Assignment
If a line in the data below contains the word "Bottom", copy it out.
─── Given records
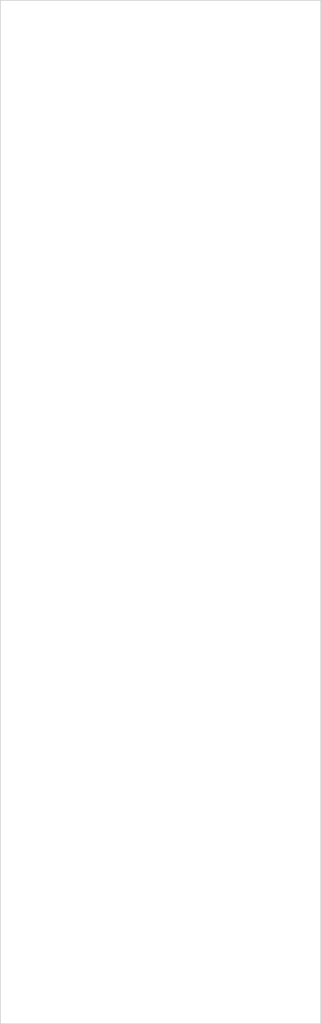
<source format=kicad_pcb>
(kicad_pcb (version 20221018) (generator pcbnew)

  (general
    (thickness 1.6)
  )

  (paper "A4")
  (layers
    (0 "F.Cu" signal)
    (31 "B.Cu" signal)
    (32 "B.Adhes" user "B.Adhesive")
    (33 "F.Adhes" user "F.Adhesive")
    (34 "B.Paste" user)
    (35 "F.Paste" user)
    (36 "B.SilkS" user "B.Silkscreen")
    (37 "F.SilkS" user "F.Silkscreen")
    (38 "B.Mask" user)
    (39 "F.Mask" user)
    (40 "Dwgs.User" user "User.Drawings")
    (41 "Cmts.User" user "User.Comments")
    (42 "Eco1.User" user "User.Eco1")
    (43 "Eco2.User" user "User.Eco2")
    (44 "Edge.Cuts" user)
    (45 "Margin" user)
    (46 "B.CrtYd" user "B.Courtyard")
    (47 "F.CrtYd" user "F.Courtyard")
    (48 "B.Fab" user)
    (49 "F.Fab" user)
    (50 "User.1" user)
    (51 "User.2" user)
    (52 "User.3" user)
    (53 "User.4" user)
    (54 "User.5" user)
    (55 "User.6" user)
    (56 "User.7" user)
    (57 "User.8" user)
    (58 "User.9" user)
  )

  (setup
    (stackup
      (layer "F.SilkS" (type "Top Silk Screen"))
      (layer "F.Paste" (type "Top Solder Paste"))
      (layer "F.Mask" (type "Top Solder Mask") (thickness 0.01))
      (layer "F.Cu" (type "copper") (thickness 0.035))
      (layer "dielectric 1" (type "core") (thickness 1.51) (material "FR4") (epsilon_r 4.5) (loss_tangent 0.02))
      (layer "B.Cu" (type "copper") (thickness 0.035))
      (layer "B.Mask" (type "Bottom Solder Mask") (thickness 0.01))
      (layer "B.Paste" (type "Bottom Solder Paste"))
      (layer "B.SilkS" (type "Bottom Silk Screen"))
      (copper_finish "None")
      (dielectric_constraints no)
    )
    (pad_to_mask_clearance 0)
    (pcbplotparams
      (layerselection 0x00010fc_ffffffff)
      (plot_on_all_layers_selection 0x0000000_00000000)
      (disableapertmacros false)
      (usegerberextensions false)
      (usegerberattributes true)
      (usegerberadvancedattributes true)
      (creategerberjobfile true)
      (dashed_line_dash_ratio 12.000000)
      (dashed_line_gap_ratio 3.000000)
      (svgprecision 6)
      (plotframeref false)
      (viasonmask false)
      (mode 1)
      (useauxorigin false)
      (hpglpennumber 1)
      (hpglpenspeed 20)
      (hpglpendiameter 15.000000)
      (dxfpolygonmode true)
      (dxfimperialunits true)
      (dxfusepcbnewfont true)
      (psnegative false)
      (psa4output false)
      (plotreference true)
      (plotvalue true)
      (plotinvisibletext false)
      (sketchpadsonfab false)
      (subtractmaskfromsilk false)
      (outputformat 1)
      (mirror false)
      (drillshape 1)
      (scaleselection 1)
      (outputdirectory "")
    )
  )

  (net 0 "")

  (gr_line (start 156.93 27.27) (end 156.93 155.77)
    (stroke (width 0.1) (type solid)) (layer "Edge.Cuts") (tstamp 15a06455-a10a-480e-952d-df4f046acbe6))
  (gr_line (start 116.63 27.27) (end 156.93 27.27)
    (stroke (width 0.1) (type solid)) (layer "Edge.Cuts") (tstamp 37326a97-a038-4032-9692-1dfb08ffbfa9))
  (gr_line (start 116.63 155.77) (end 116.63 27.27)
    (stroke (width 0.1) (type solid)) (layer "Edge.Cuts") (tstamp 5b800440-7b9a-4829-83ca-1a7d9c15eedf))
  (gr_line (start 156.93 155.77) (end 116.63 155.77)
    (stroke (width 0.1) (type solid)) (layer "Edge.Cuts") (tstamp ec860ac3-b882-4f30-8569-473dc1449e6c))
  (gr_text "CV IN2" (at 146.48 118.09) (layer "Dwgs.User") (tstamp 02047668-5478-4882-9431-d478d82fc6c7)
    (effects (font (size 1.5 1.5) (thickness 0.2)))
  )
  (gr_text "CUTOFF" (at 136.78 54.9) (layer "Dwgs.User") (tstamp 33a3bc83-d040-4555-82f8-9cff2a7989f6)
    (effects (font (size 1.5 1.5) (thickness 0.2)))
  )
  (gr_text "IN" (at 127.08 132.67) (layer "Dwgs.User") (tstamp 44989ac2-c8bf-4ceb-856c-9c0e8655d520)
    (effects (font (size 1.5 1.5) (thickness 0.2)))
  )
  (gr_text "RESONANCE" (at 146.48 80.92) (layer "Dwgs.User") (tstamp 5152828f-a475-4994-bdd9-8d83d0877eb8)
    (effects (font (size 1.5 1.5) (thickness 0.2)))
  )
  (gr_text "FILTER SLOPE" (at 127.08 80.92) (layer "Dwgs.User") (tstamp 52dbf1b4-2e81-45a1-b9b4-9db671425150)
    (effects (font (size 1.5 1.5) (thickness 0.2)))
  )
  (gr_text "12dB\n/OCT" (at 119.86 92.83) (layer "Dwgs.User") (tstamp 599d3641-8758-42f6-82f2-70d95c0515b1)
    (effects (font (size 1.5 1.5) (thickness 0.2)))
  )
  (gr_text "OUT" (at 146.48 132.67) (layer "Dwgs.User") (tstamp 7320a8ed-7ded-46aa-b568-7da913026a45)
    (effects (font (size 1.5 1.5) (thickness 0.2)))
  )
  (gr_text "CV2 LEVEL" (at 146.48 98.73) (layer "Dwgs.User") (tstamp 9d08f8e1-e9c7-494a-aa98-22a672ae9c99)
    (effects (font (size 1.5 1.5) (thickness 0.2)))
  )
  (gr_text "CV IN1" (at 127.08 118.09) (layer "Dwgs.User") (tstamp d14e2730-2f8b-45de-a9f9-daba62dcb84d)
    (effects (font (size 1.5 1.5) (thickness 0.2)))
  )
  (gr_text "24dB\n/OCT" (at 119.86 84.51) (layer "Dwgs.User") (tstamp d20ae684-e5bc-49e4-9bcf-e117dc7ebf17)
    (effects (font (size 1.5 1.5) (thickness 0.2)))
  )
  (gr_text "VCF" (at 136.78 33.384) (layer "Dwgs.User") (tstamp e1e01f1c-ee8d-436d-971d-c46801825bea)
    (effects (font (size 3 3) (thickness 0.2)))
  )
  (gr_text "CV1 LEVEL" (at 127.08 98.73) (layer "Dwgs.User") (tstamp fcad7480-7da5-4a33-a3a6-fdac5f9555a3)
    (effects (font (size 1.5 1.5) (thickness 0.2)))
  )

)

</source>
──────
Result for this exercise
      (layer "B.Mask" (type "Bottom Solder Mask") (thickness 0.01))
      (layer "B.Paste" (type "Bottom Solder Paste"))
      (layer "B.SilkS" (type "Bottom Silk Screen"))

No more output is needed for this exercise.